Our review of a trial judge's findings is "exceedingly narrow." State v. Locurto, 157 N.J. 463, 470 (1999) (citing State v. Johnson, 42 N.J. 146, 161-62 (1964)). We give great deference to the trial judge's factual findings and will not "engage in an independent assessment of the evidence as if [we] were the court of first instance." Id. at 471. We also give deference to the trial judge's credibility determinations. Id. at 474; Johnson, supra, 42 N.J. at 161. In reviewing a motion to suppress, we "must uphold the factual findings underlying the trial court's decision so long as those findings are 'supported by sufficient credible evidence in the record.'" State v. Elders, 192 N.J. 224, 243 (2007) (quoting Locurto, supra, 157 N.J. at 474); State v. Alvarez, 238 N.J. Super. 560, 562-64 (App. Div. 1990). We will reverse only if we are convinced that the trial judge's factual findings are "so clearly mistaken 'that the interests of justice demand intervention and correction.'" Id. at 244 (quoting Johnson, supra, 42 N.J. at 162.) "In those circumstances solely [we] 'appraise the record as if [we] were deciding the matter at inception and make [our] own findings and conclusions.'" Ibid. (quoting Johnson, supra, 42 N.J. at 162). With these standards in mind, we review defendant's contention.

Defendant does not contest the stop. Rather, he challenges the warrantless searches, contending that because the videotape contradicted Seidle's testimony about his left hand, the officer did not have the necessary basis to conduct a weapons search. We disagree.

Once a police officer has made a legal investigatory stop, that officer may, for purposes of his or her protection, search the suspect for weapons. State v. Thomas, 110 N.J. 673, 679 (1988) (citing Terry v. Ohio, 392 U.S. 1, 27, 88 S.Ct. 1868, 1883, 20 L.Ed. 2d 889, 909 (1968)). The reasonableness of the search is measured by an objective standard:

The officer need not be absolutely certain that the individual is armed; the issue is whether a reasonably prudent man in the circumstances would be warranted in the belief that his safety or that of others was in danger. . . And in determining whether the officer acted reasonably in such circumstances, due weight must be given, not to his inchoate and unparticularized suspicion or "hunch," but to the specific reasonable inference which he is entitled to draw from the facts in light of his experience.

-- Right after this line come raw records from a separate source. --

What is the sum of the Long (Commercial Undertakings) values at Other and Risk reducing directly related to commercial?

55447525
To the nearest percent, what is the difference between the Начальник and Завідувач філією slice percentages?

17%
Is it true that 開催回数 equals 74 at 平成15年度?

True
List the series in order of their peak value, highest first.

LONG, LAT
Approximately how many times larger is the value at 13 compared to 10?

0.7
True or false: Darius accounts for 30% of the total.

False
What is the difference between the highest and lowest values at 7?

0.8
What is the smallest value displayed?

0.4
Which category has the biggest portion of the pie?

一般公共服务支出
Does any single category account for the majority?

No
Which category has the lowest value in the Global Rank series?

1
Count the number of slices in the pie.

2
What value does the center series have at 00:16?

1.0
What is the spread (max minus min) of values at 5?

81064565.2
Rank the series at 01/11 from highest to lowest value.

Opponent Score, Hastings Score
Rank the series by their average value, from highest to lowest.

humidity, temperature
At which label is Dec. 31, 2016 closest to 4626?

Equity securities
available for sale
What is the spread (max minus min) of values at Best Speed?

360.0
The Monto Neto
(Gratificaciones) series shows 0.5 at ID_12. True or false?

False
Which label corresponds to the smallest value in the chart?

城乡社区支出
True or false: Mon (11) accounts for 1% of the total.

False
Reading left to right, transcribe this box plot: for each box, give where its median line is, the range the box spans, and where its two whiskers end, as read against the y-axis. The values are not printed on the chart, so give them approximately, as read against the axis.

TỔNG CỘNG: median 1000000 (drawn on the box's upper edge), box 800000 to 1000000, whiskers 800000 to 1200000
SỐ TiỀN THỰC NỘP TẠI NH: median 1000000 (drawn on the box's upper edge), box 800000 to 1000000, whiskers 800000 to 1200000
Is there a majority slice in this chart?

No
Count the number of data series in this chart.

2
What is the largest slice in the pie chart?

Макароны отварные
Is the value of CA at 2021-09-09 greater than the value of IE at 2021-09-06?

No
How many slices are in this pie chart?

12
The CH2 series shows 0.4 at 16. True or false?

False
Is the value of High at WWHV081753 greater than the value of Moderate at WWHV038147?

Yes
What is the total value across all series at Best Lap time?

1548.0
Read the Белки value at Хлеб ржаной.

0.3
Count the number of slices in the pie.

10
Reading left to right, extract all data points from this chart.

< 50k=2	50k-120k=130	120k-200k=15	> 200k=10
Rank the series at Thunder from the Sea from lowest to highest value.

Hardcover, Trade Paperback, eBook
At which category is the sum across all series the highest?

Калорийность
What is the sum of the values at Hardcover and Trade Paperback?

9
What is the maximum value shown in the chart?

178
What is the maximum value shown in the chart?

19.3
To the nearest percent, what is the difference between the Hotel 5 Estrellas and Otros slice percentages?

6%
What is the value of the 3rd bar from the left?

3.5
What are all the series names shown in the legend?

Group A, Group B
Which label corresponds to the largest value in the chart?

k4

[W]hen an officer makes a stop based on circumstances that do not objectively cause him to believe that a suspect is armed and dangerous, some event must occur between the stop and the weapons search which leads to the objective belief that the suspect is armed and dangerous. [State v. Garland, 270 N.J. Super. 31, 41-42 (App. Div.) (quoting Terry, supra, 392 U.S. at 27), certif. denied, 136 N.J. 296 (1994)]

See also State v. Arthur, 149 N.J. 1, 8 (1997).

Based upon our careful review of the record we conclude that the judge's factual findings are amply supported by credible evidence. After viewing the videotape and finding Seidle's testimony credible and believable, the judge discerned no reason to doubt what the officer said about his split-second observation of defendant's left hand. Also, we are satisfied that even before Seidle observed defendant's left hand, he reasonably believed, based on his experience and the totality of circumstances, that defendant was armed and that his safety may be in danger.